Fue a sentarse frente a la ventana con la tarjeta en la mano y sin dejar de mirarla. Un barco atracado en el puerto de La Habana en 1897. Un capitán llamado Manuel Xaloc y una tal Carlota que lo amaba y rezaba por él en Nuestra Señora de las Lágrimas. ¿Tenía algún sentido lo escrito en el reverso de la postal, o sólo la foto de la iglesia era lo que contaba?… De pronto recordó el Evangelio de los Gedeones. ¿Marcaba la tarjeta una página, o estaba puesta al azar? Execró su descuido mientras se incorporaba y acudía a la mesa, mas por suerte había dejado el libro abierto boca abajo. Eran las páginas 168 y 169 -San Juan, 2- y aunque no había ningún párrafo subrayado, pudo hallar la cita con facilidad. Era demasiado evidente:

«15 Y haciendo un azote de cuerdas, echó fuera del templo a todos, y las ovejas y los bueyes; y esparció las monedas de los cambistas y volcó las mesas;

16 y dijo a los que vendían palomas: Quitad de aquí esto, y no hagáis de la casa de mi padre casa de mercado.»

Movió la cabeza, observando alternativamente el libro y la postal. Pensaba en monseñor Spada y en Su Eminencia el cardenal Iwaszkiewicz, y decidió que no les iba a complacer en absoluto el giro que parecía tomar aquello. Y a él, mucho menos. Alguien era aficionado a cierto tipo de juegos inquietantes, como infiltrarse en ordenadores papales o en cuartos de hotel y evangelios ajenos. Quart pasó revista a todos los rostros hasta ese momento conocidos, preguntándose si entre ellos estaría el que buscaba. Sangre de Dios. Sentía una creciente exasperación, y arrojó libro y postal sobre la colcha de una cama. Tal como estaban las cosas, era lo que faltaba: un fantasma jugando al escondite.
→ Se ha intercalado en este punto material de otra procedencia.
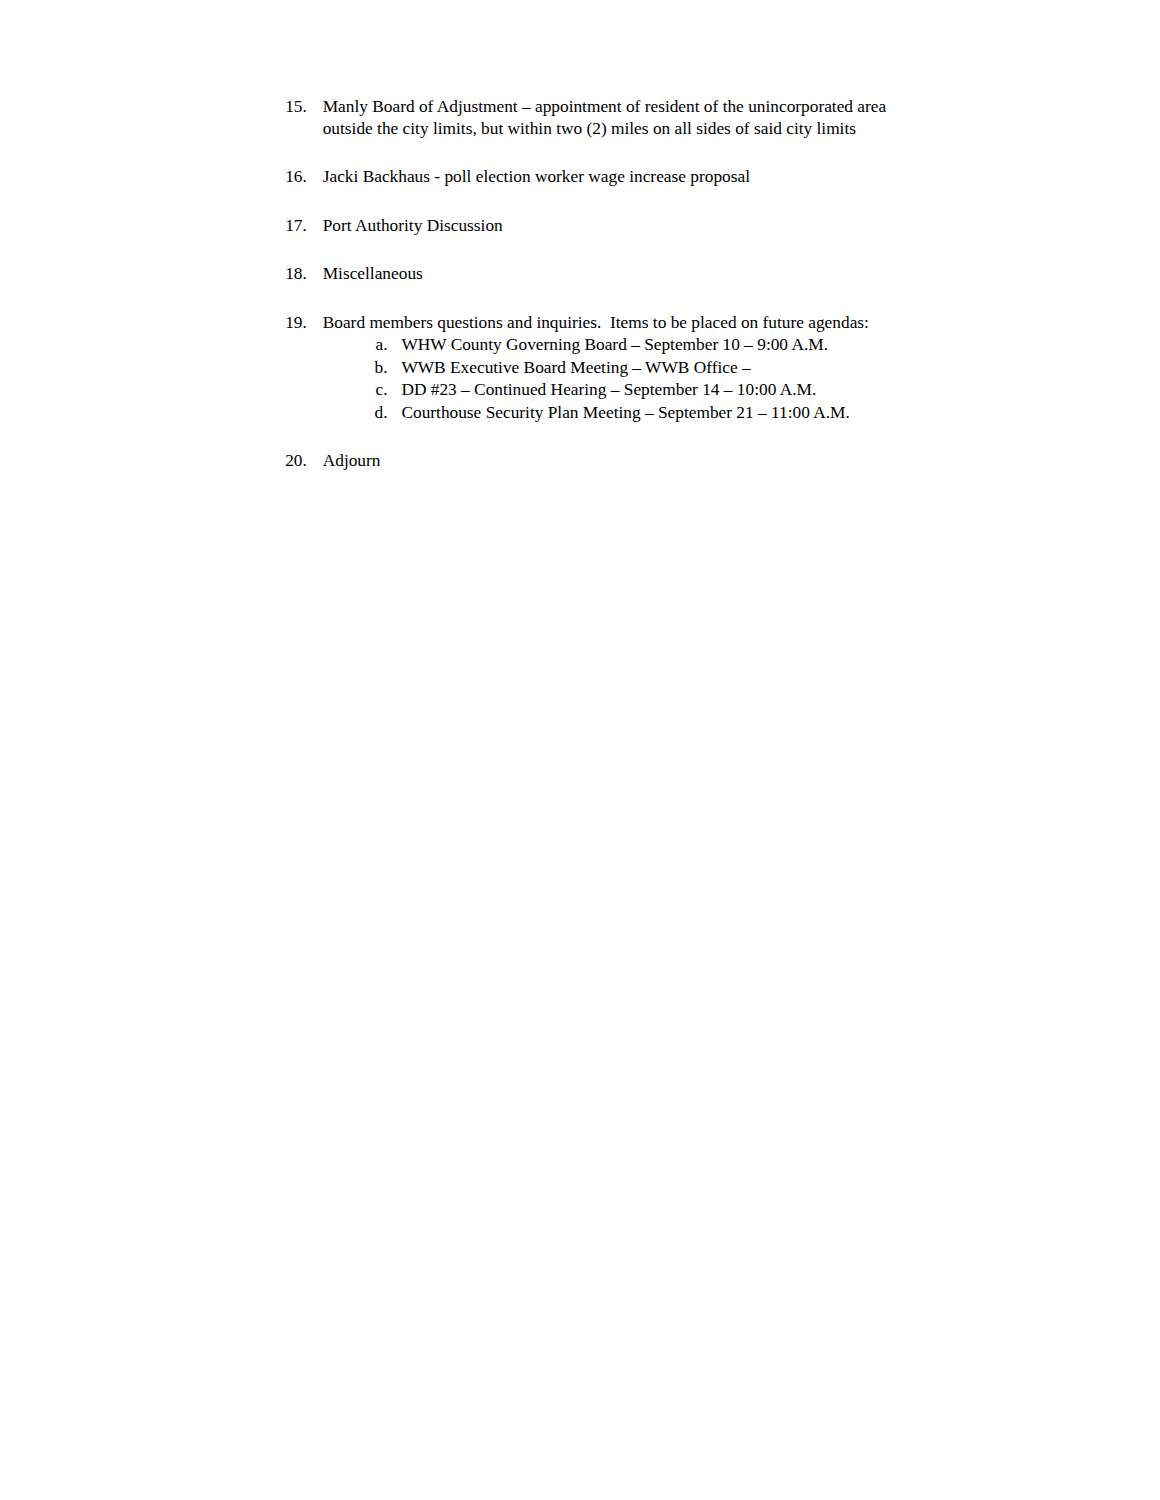Manly Board of Adjustment – appointment of resident of the unincorporated area outside the city limits, but within two (2) miles on all sides of said city limits
Jacki Backhaus - poll election worker wage increase proposal
Port Authority Discussion
Miscellaneous
Board members questions and inquiries. Items to be placed on future agendas:
WHW County Governing Board – September 10 – 9:00 A.M.
WWB Executive Board Meeting – WWB Office –
DD #23 – Continued Hearing – September 14 – 10:00 A.M.
Courthouse Security Plan Meeting – September 21 – 11:00 A.M.
Adjourn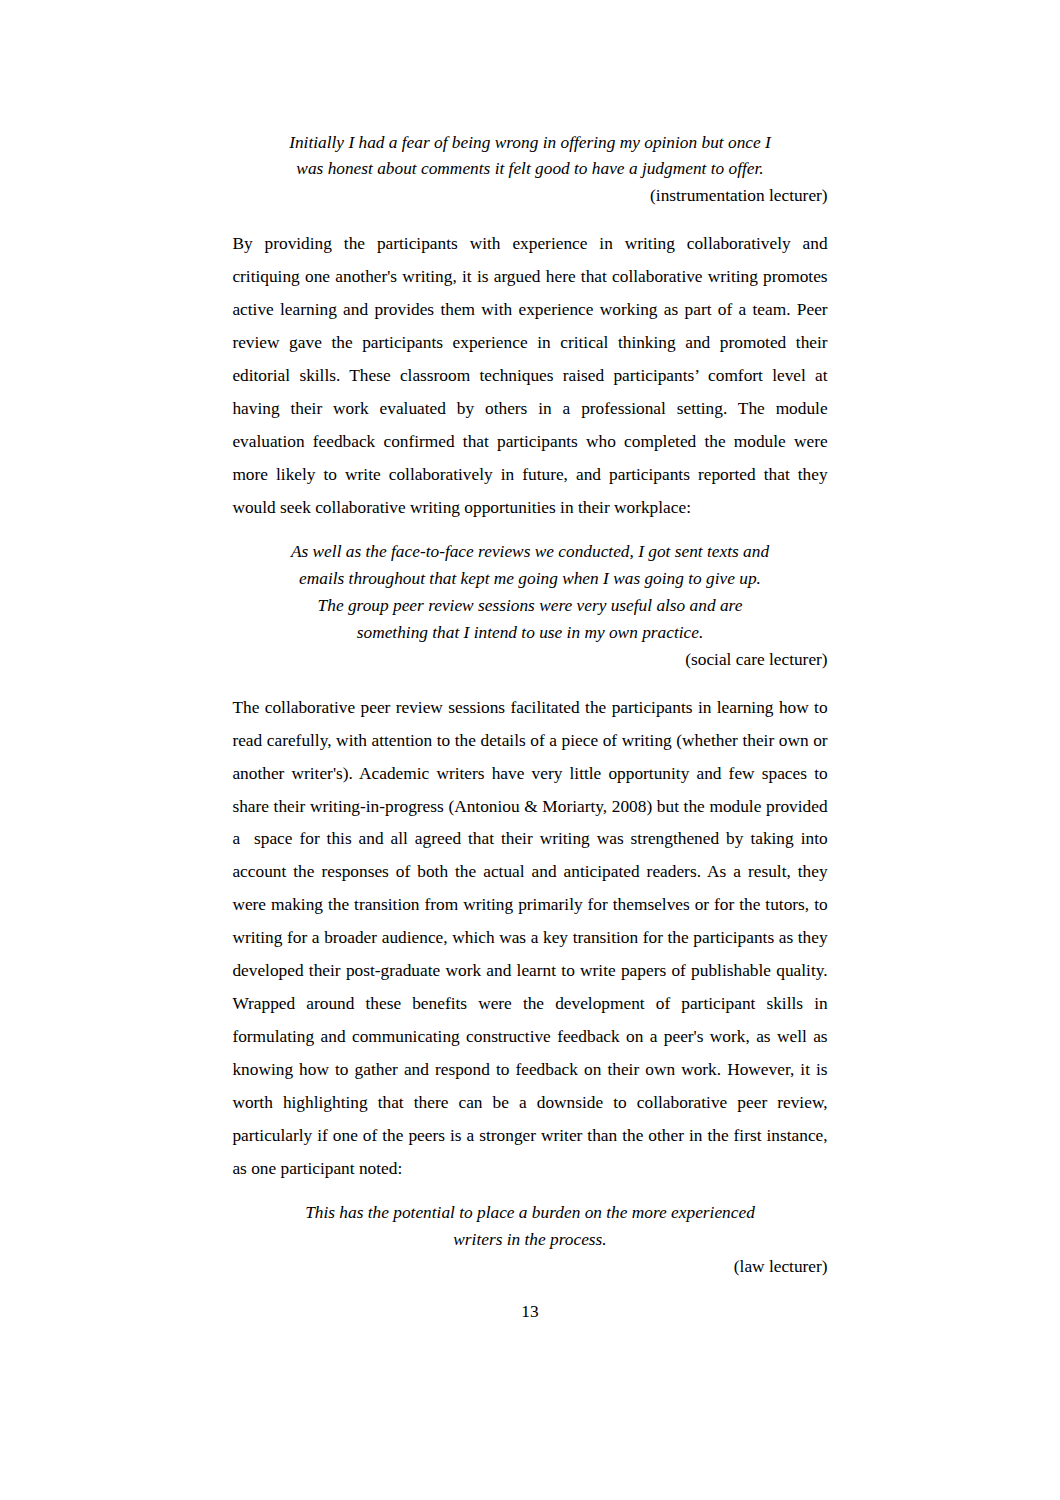Initially I had a fear of being wrong in offering my opinion but once I was honest about comments it felt good to have a judgment to offer.
(instrumentation lecturer)
By providing the participants with experience in writing collaboratively and critiquing one another's writing, it is argued here that collaborative writing promotes active learning and provides them with experience working as part of a team. Peer review gave the participants experience in critical thinking and promoted their editorial skills. These classroom techniques raised participants’ comfort level at having their work evaluated by others in a professional setting. The module evaluation feedback confirmed that participants who completed the module were more likely to write collaboratively in future, and participants reported that they would seek collaborative writing opportunities in their workplace:
As well as the face-to-face reviews we conducted, I got sent texts and emails throughout that kept me going when I was going to give up. The group peer review sessions were very useful also and are something that I intend to use in my own practice.
(social care lecturer)
The collaborative peer review sessions facilitated the participants in learning how to read carefully, with attention to the details of a piece of writing (whether their own or another writer's). Academic writers have very little opportunity and few spaces to share their writing-in-progress (Antoniou & Moriarty, 2008) but the module provided a space for this and all agreed that their writing was strengthened by taking into account the responses of both the actual and anticipated readers. As a result, they were making the transition from writing primarily for themselves or for the tutors, to writing for a broader audience, which was a key transition for the participants as they developed their post-graduate work and learnt to write papers of publishable quality. Wrapped around these benefits were the development of participant skills in formulating and communicating constructive feedback on a peer's work, as well as knowing how to gather and respond to feedback on their own work. However, it is worth highlighting that there can be a downside to collaborative peer review, particularly if one of the peers is a stronger writer than the other in the first instance, as one participant noted:
This has the potential to place a burden on the more experienced writers in the process.
(law lecturer)
13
Quart salió del ascensor en la planta baja, pasó junto a la vitrina con la colección de abanicos del hotel y anduvo por el pasillo que rodeaba el vestíbulo. Su silueta negra y sobria contrastaba en el ambiente. El Doña María era un establecimiento de cuatro estrellas para turistas, situado en un bello edificio antiguo de la calle Don Remondo, a dos pasos de Santa Cruz; y a los decoradores se les había ¡do un poco la mano en la planta baja, sobrecargada de motivos folklóricos, toreros y cuadros con mujeres andaluzas de teja y mantilla. En la puerta, una joven guía turística de aire fatigado, que sostenía en alto una pequeña bandera holandesa, congregaba a un grupo multicolor equipado con aparatos fotográficos y cámaras de vídeo. Al acercarse al mostrador para dejar la llave, Quart alcanzó a leer su nombre en la plaquita de plástico que llevaba sobre el pecho: V. Oudkerk. Sonrió compasivo, y la joven le devolvió otra sonrisa resignada antes de alejarse al frente de su tropa.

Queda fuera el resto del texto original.